Question

The area of cross section of the large piston in a hydraulic machine is 1m² and that of small piston is 0.5m².calculate the force that must be applied on the small piston to lift a load of 1000N on the large piston

Answer 1

Answer:

The force that must be applied on the small piston has a magnitude of 500 newtons.

Step-by-step explanation:

By Pascal's Principle, we know that pressure within any point of a closed hydraulic system is the same.
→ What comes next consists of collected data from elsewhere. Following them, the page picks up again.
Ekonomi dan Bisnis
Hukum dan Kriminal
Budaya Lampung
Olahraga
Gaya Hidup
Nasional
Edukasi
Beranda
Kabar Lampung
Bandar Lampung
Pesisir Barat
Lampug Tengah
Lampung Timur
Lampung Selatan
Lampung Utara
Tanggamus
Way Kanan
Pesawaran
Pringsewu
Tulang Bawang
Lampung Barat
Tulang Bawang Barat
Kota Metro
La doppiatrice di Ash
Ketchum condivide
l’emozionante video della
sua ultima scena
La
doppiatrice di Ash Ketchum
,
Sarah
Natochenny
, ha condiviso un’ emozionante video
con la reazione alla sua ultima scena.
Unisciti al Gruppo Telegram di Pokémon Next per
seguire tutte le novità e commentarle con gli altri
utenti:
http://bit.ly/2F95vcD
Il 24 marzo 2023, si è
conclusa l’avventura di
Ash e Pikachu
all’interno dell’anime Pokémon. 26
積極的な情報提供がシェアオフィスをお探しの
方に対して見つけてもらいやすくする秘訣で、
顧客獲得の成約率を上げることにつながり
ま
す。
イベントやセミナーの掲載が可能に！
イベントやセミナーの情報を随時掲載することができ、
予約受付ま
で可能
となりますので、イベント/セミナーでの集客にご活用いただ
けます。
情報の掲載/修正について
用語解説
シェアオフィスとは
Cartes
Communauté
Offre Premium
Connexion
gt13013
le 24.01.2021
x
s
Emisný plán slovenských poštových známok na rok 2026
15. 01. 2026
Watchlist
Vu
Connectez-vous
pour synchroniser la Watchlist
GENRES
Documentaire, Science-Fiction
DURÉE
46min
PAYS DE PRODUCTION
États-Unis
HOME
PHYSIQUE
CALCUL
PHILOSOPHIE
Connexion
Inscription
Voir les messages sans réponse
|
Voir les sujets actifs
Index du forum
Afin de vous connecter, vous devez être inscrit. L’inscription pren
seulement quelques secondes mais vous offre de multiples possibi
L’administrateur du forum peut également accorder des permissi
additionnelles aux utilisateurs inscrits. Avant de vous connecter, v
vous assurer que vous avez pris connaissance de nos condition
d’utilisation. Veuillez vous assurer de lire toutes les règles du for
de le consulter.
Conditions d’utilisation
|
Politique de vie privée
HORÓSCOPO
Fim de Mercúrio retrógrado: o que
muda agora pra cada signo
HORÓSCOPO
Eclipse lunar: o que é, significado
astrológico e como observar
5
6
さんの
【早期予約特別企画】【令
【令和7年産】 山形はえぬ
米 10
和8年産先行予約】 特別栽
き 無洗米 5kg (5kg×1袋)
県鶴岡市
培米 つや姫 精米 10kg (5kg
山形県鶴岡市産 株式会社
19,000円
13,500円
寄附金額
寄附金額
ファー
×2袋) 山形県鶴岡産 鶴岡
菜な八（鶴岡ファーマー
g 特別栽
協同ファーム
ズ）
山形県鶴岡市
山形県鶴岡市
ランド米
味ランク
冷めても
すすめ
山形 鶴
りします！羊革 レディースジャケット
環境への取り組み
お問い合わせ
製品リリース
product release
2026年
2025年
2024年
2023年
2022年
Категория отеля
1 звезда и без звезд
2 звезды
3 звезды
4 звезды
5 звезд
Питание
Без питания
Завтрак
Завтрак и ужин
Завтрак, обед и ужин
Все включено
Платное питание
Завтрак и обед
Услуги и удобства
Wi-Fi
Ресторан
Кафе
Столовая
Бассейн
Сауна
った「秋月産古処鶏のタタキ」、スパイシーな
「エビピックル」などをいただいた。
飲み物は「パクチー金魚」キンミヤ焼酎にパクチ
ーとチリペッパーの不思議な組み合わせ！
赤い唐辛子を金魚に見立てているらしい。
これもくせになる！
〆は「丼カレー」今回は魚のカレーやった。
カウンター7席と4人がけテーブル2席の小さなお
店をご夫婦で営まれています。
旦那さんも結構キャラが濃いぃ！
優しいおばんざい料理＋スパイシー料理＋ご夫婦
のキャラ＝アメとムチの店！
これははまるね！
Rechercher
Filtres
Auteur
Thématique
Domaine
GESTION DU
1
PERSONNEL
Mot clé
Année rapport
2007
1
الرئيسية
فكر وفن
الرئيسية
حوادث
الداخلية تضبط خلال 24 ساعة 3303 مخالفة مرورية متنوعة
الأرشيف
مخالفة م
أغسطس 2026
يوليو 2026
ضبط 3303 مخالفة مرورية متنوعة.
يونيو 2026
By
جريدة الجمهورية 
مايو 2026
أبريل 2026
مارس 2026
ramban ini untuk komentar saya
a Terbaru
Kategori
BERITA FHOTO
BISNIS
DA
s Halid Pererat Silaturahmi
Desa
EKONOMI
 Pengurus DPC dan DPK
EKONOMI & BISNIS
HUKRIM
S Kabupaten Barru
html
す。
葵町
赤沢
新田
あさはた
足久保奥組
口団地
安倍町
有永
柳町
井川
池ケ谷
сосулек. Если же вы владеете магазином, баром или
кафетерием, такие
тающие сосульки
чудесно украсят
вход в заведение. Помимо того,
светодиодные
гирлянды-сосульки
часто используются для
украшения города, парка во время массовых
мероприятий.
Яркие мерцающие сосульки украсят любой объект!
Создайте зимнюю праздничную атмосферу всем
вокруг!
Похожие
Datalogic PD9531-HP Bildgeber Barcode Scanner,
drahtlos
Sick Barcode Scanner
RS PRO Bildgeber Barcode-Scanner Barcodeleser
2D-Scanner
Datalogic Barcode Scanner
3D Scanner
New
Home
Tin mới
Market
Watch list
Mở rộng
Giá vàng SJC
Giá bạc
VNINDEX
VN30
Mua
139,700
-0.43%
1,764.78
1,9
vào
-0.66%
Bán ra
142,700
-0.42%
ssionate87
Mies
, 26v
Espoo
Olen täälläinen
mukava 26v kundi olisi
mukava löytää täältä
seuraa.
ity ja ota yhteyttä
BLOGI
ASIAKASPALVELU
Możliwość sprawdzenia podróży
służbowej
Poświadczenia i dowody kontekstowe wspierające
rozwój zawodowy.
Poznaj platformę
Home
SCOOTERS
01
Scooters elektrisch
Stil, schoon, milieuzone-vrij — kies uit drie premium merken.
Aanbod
Hence, the hydraulic machine can be described by the following model:

$\frac{F_{1}}{A_{1}} = \frac{F_{2}}{A_{2}}$ (1)

Where:

$F_{1}, F_{2}$ - Forces applied on the small and large pistons, in newtons.

$A_{1}, A_{2}$ - Areas of the small and large pistons, in square meters.

If we know that $A_{1} = 0.5\,m^{2}$, $A_{2} = 1\,m^{2}$ and $F_{2} = 1000\,N$, then the force to be applied on the small piston is:

$F_{1} = \left(\frac{A_{1}}{A_{2}} \right)\cdot F_{2}$

$F_{1} = \left(\frac{0.5\,m^{2}}{1\,m^{2}} \right)\cdot (1000\,N)$

$F_{1} = 500\,N$

The force that must be applied on the small piston has a magnitude of 500 newtons.